=== Quoted passage ===

Tom Connor, head of dispute resolution for EMEA at Ashurst, described Willmott as ‘one of the leading contentious regulatory lawyers in the City’.
Eversheds Sutherland announced two significant partner additions this week, with corporate partner Eda Demirel and energy partner Andrew Duckworth joining the firm.
Demirel, who joins from DLA Piper, has worked with multiple global organisations on their strategic reoganisations over a 20-year career. Duckworth is an in-house appointment, joining from Chevron Products Company. He was previously a senior counsel in the supply and trading business unit, and he has more than 13 years’ experience in the energy and commodities sector.
Kingsley Napley has bolstered its property litigation capabilities, hiring partner Claire Lamkin from Blake Morgan. She is experienced in the full breadth of property litigation, including disputes arising from rights to light, development agreements, tenancy deposits and restrictive covenants.
She becomes the sixth partner in Kingsley Napley’s real estate and construction practice. Lamkin said of her move: ‘Kingsley Napley’s real estate and construction team handles a broad range of commercial and prime residential matters and has an excellent reputation. I am really excited to be joining at a time when real estate is a strategic growth area for the firm and I believe my background and skills will be highly complementary to others in the team and the wider firm.’
Hogan Lovells has built on the opening of its Dublin hub in March this year, by appointing financial regulatory partner Eoin O’Connor to head the new office. O’Connor, who joins from Walkers, will work closely with antitrust and competition partner Christopher Hutton to build Hogan Lovells’ presence in Ireland.
Alice Valder Curran, head of Hogan Lovells’ global regulatory and IPMT practice said: ‘The regulatory and economic landscape is rapidly evolving and increasingly complex. Eoin’s wealth of experience will help clients with operations in Ireland and elsewhere approach it not as an obstacle, but as a source of opportunity.’
In Brussels, Steptoe has created a new practice after picking up two international trade partners from Jones Day. Renato Antonini and Eva Monard are the arriving partners, and they will be supported by two Jones Day associates who are also making the switch.
Antonini has handled some of largest trade defence investigations in the EU, representing governments and large corporations in the steel, chemical, energy and financial services industries. Monard has assisted clients in more than 80 anti-dumping, anti-subsidy, and safeguard investigations in various jurisdictions, and obtained various annulments of trade measures before EU courts.
Steptoe chair Phil West commented: ‘Renato and Eva are well regarded in the international trade arena and in the Brussels market. Bringing them on board will strengthen our trade capabilities at a time when issues involving international trade and the supply chain are at the top of the agenda for our clients around the globe, and when the EU is at the leading edge of climate change regulation.’
Finally, CMS has expanded in Poland with the hire of real estate partner Michał Mieciński, who joins from Linklaters. Mieciński is a seasoned lawyer with more than 25 years’ experience advising on real estate transactions in both Poland and central and eastern Europe, and he will be tasked with building out CMS’ transactional real estate capabilities.

===

* Exercise instructions
Repeat word for word the part of the law firm hiring roundup starting at "Eversheds Sutherland announced" and ending at "and commodities sector.".

=== Data provided ===

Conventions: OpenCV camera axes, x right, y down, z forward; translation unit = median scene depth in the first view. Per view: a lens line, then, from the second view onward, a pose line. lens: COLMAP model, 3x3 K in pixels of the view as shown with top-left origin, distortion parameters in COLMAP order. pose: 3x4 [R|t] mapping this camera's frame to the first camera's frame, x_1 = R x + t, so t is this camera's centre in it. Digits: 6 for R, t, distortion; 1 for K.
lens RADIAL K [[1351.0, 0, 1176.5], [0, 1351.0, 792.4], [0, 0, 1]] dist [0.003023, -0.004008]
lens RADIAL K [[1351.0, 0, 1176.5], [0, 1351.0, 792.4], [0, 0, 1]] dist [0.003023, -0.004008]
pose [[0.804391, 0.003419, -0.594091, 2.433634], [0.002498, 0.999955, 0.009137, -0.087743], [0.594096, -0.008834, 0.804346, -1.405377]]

===
=== Data provided ===

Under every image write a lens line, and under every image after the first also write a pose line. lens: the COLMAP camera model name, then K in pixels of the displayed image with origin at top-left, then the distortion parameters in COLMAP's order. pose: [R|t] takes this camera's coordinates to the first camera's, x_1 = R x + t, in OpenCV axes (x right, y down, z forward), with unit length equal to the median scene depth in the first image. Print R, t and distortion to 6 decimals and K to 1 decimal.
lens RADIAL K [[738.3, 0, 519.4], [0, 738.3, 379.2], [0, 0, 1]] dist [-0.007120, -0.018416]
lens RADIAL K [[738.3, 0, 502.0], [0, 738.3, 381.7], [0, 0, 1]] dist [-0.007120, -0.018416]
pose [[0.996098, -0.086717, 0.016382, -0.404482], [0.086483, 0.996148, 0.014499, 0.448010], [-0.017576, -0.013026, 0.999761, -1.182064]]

===
=== Data provided ===

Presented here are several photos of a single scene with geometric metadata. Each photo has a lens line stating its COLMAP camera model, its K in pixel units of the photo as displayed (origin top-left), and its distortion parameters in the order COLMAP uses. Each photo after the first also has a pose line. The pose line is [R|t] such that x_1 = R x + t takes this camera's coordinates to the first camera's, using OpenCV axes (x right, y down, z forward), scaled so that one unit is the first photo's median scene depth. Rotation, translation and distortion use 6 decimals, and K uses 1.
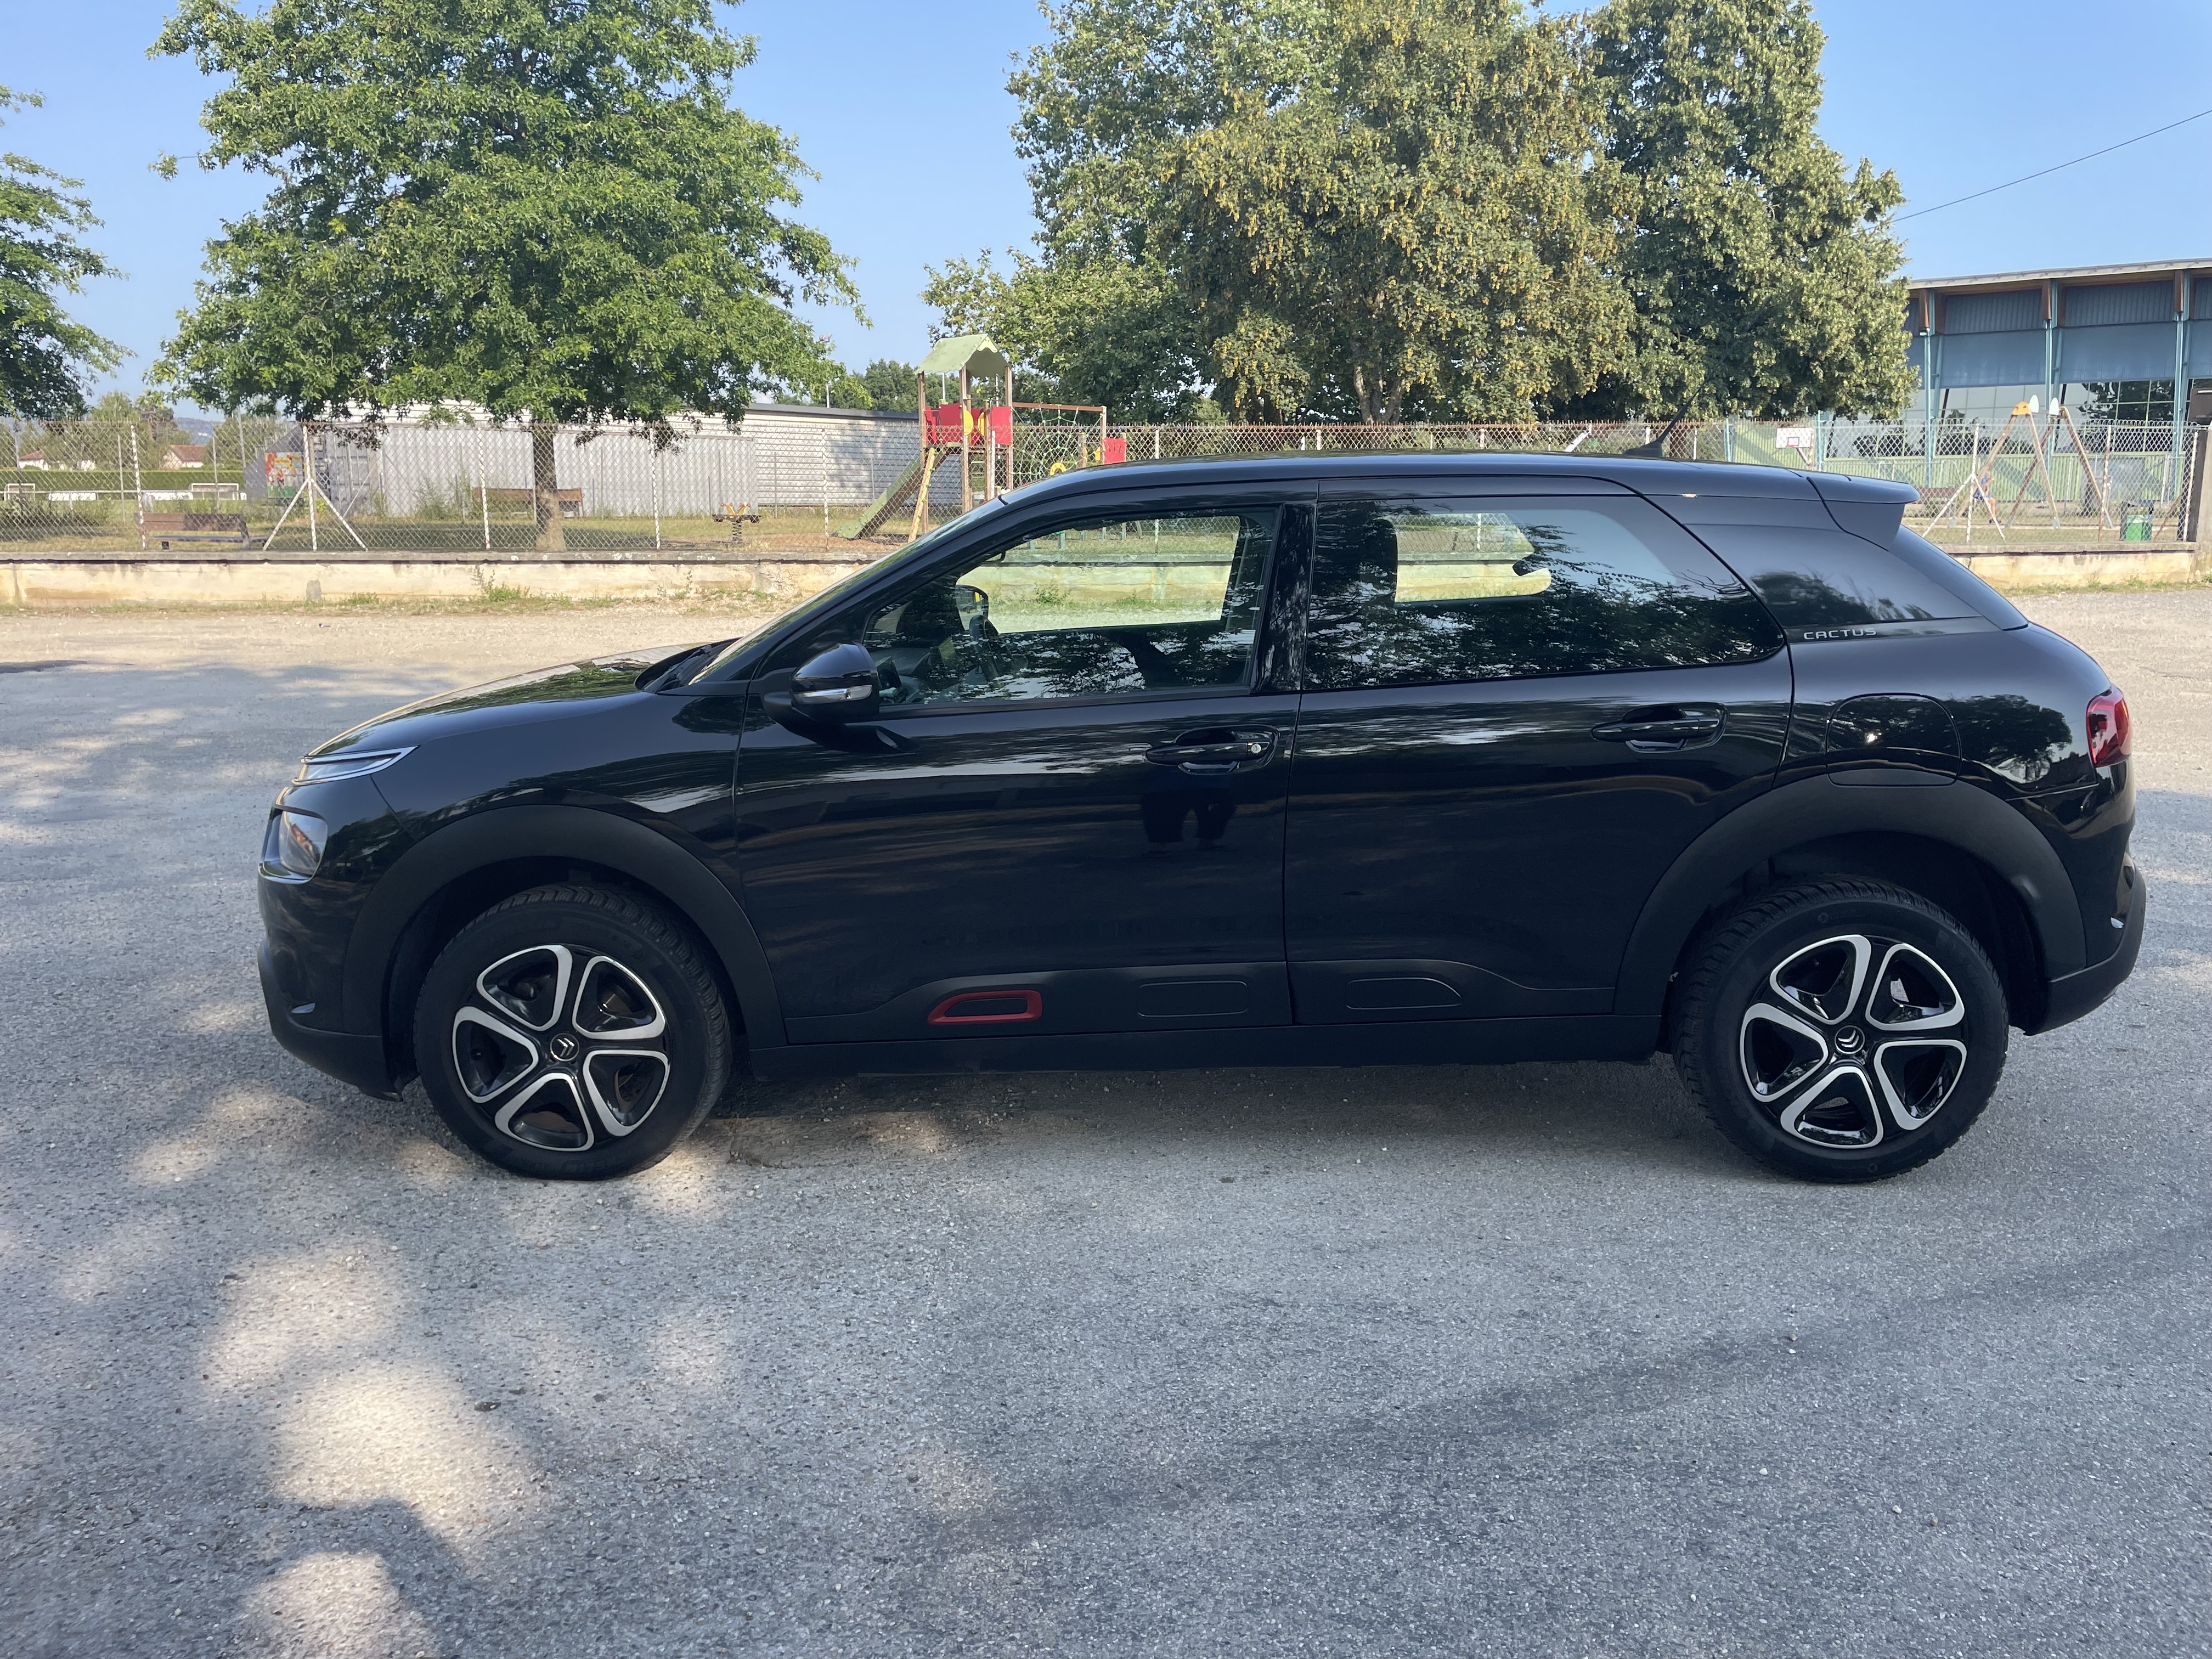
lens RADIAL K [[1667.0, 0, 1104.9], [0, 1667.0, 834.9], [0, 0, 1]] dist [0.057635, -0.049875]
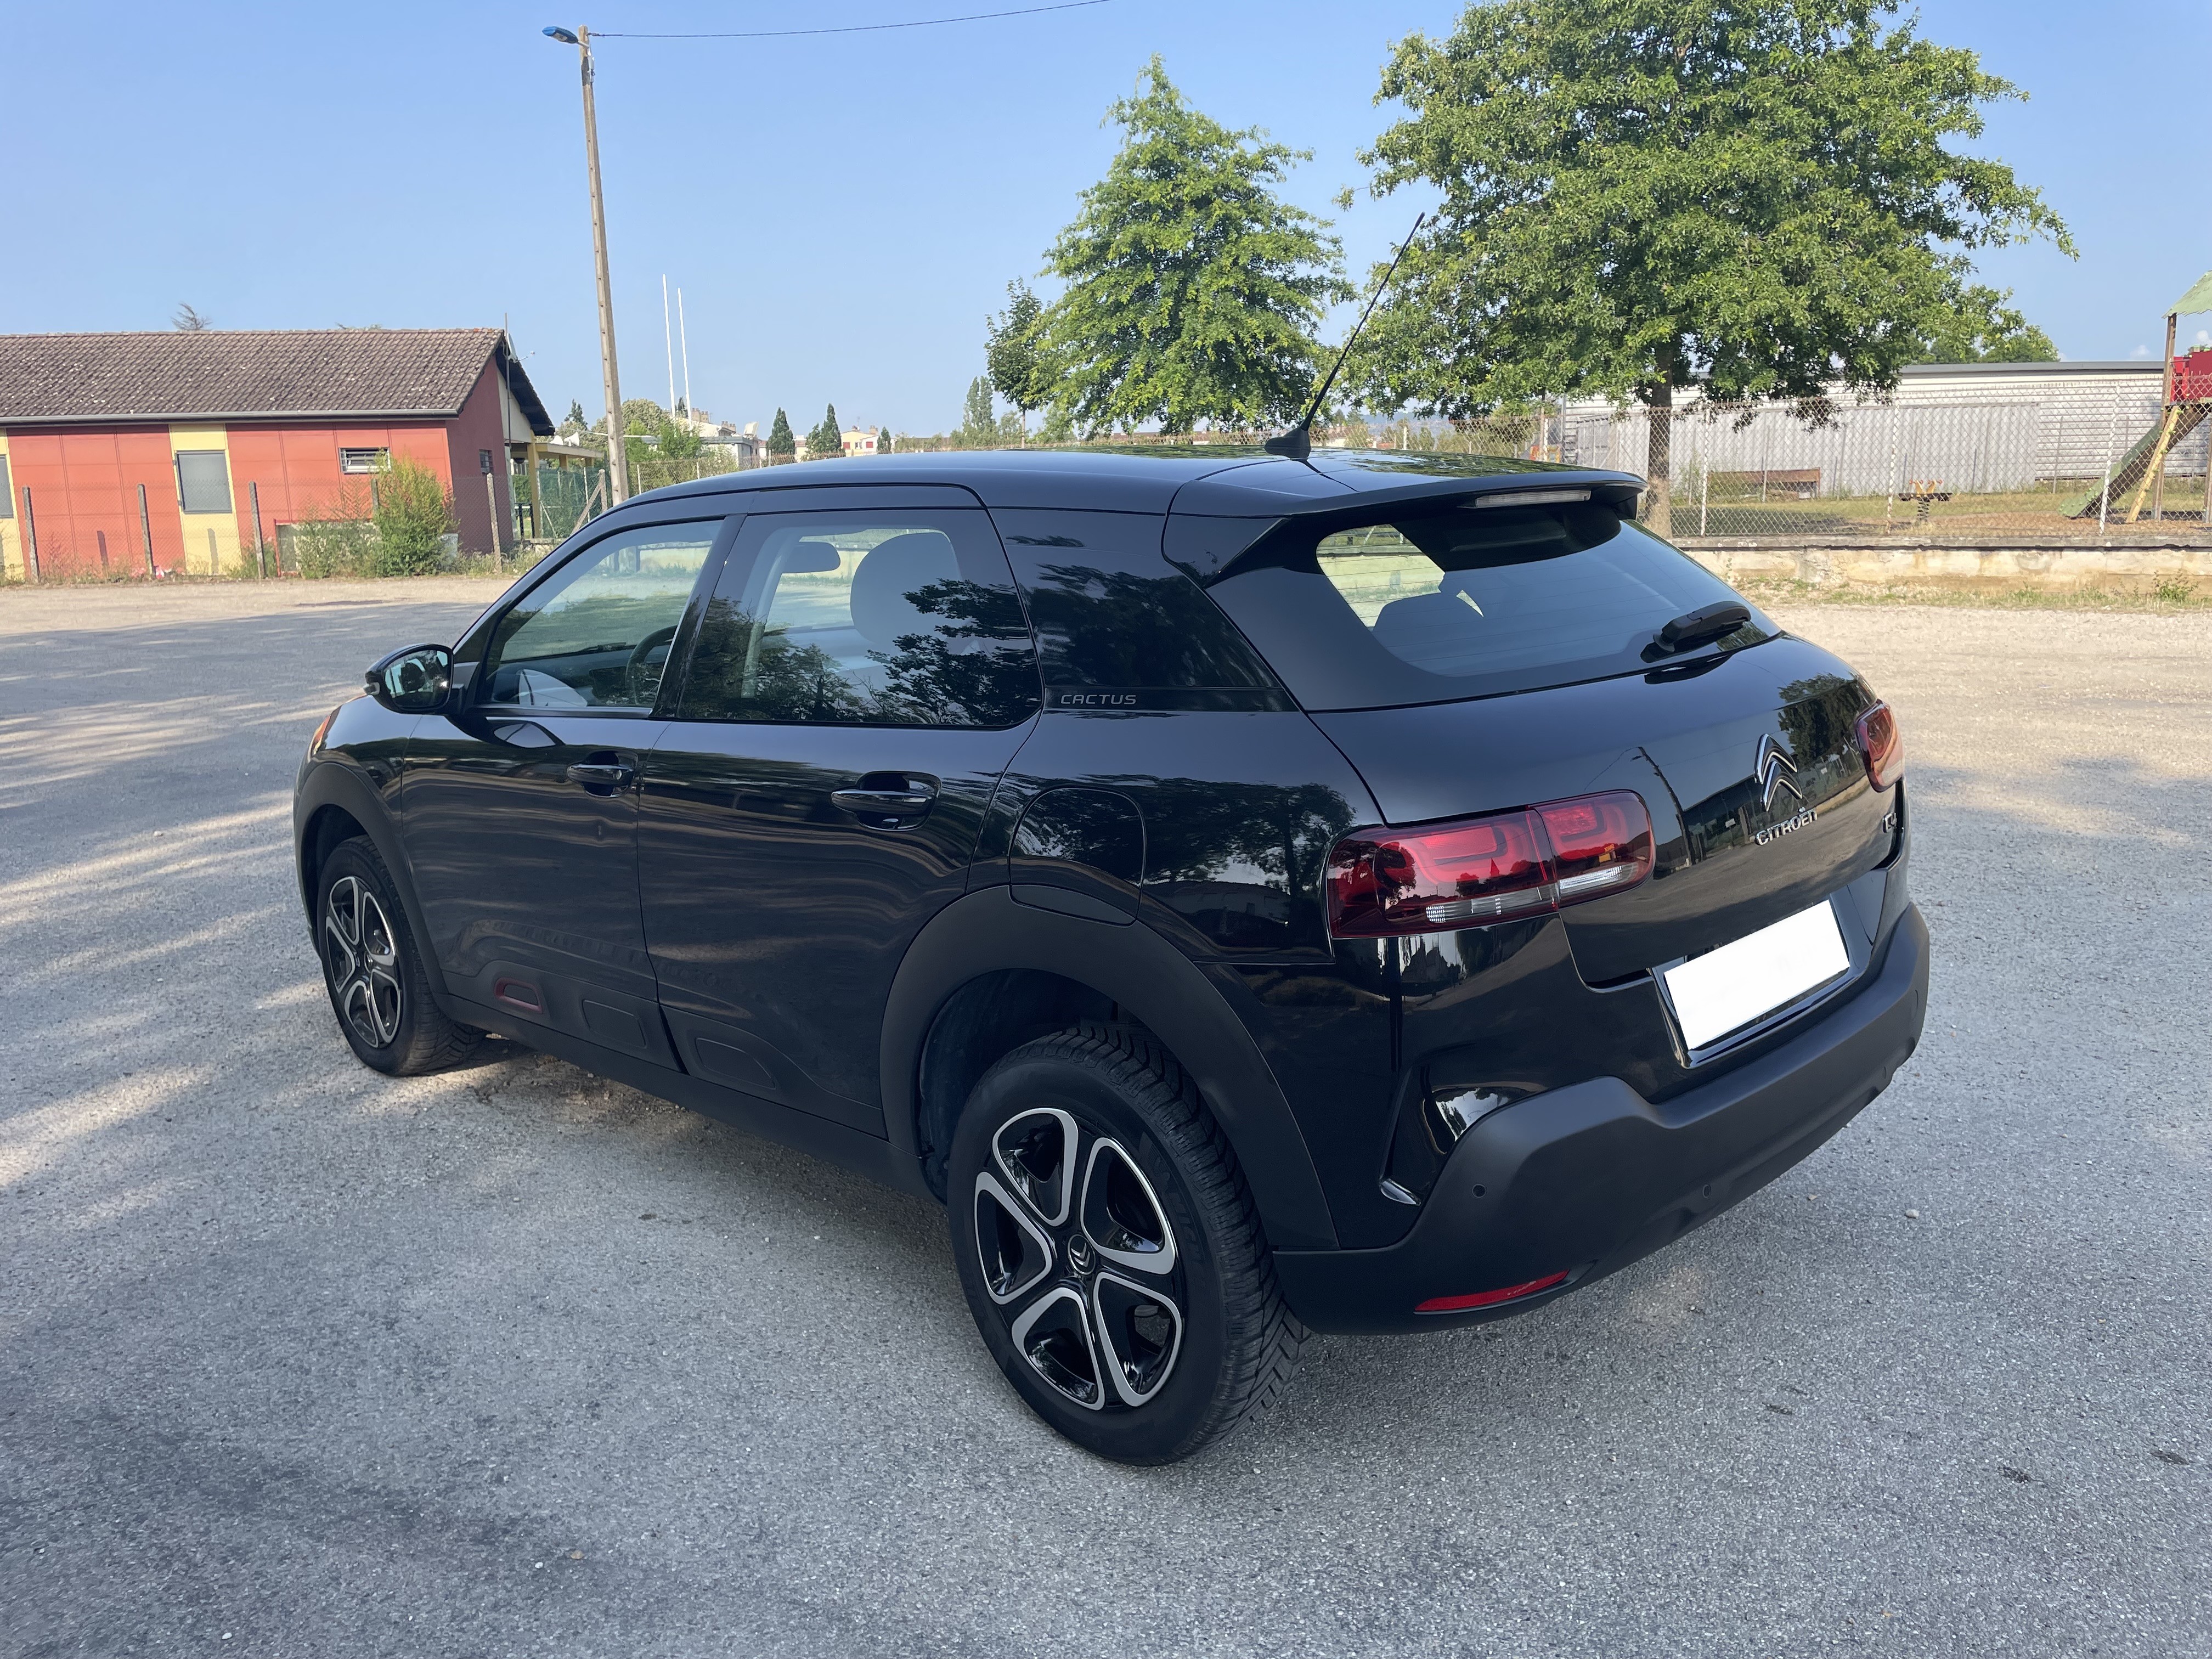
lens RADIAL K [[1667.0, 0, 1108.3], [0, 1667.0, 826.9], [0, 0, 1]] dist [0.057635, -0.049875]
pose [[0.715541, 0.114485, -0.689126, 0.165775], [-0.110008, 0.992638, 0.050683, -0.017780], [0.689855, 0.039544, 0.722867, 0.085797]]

===

* Result for this exercise
Eversheds Sutherland announced two significant partner additions this week, with corporate partner Eda Demirel and energy partner Andrew Duckworth joining the firm.
Demirel, who joins from DLA Piper, has worked with multiple global organisations on their strategic reoganisations over a 20-year career. Duckworth is an in-house appointment, joining from Chevron Products Company. He was previously a senior counsel in the supply and trading business unit, and he has more than 13 years’ experience in the energy and commodities sector.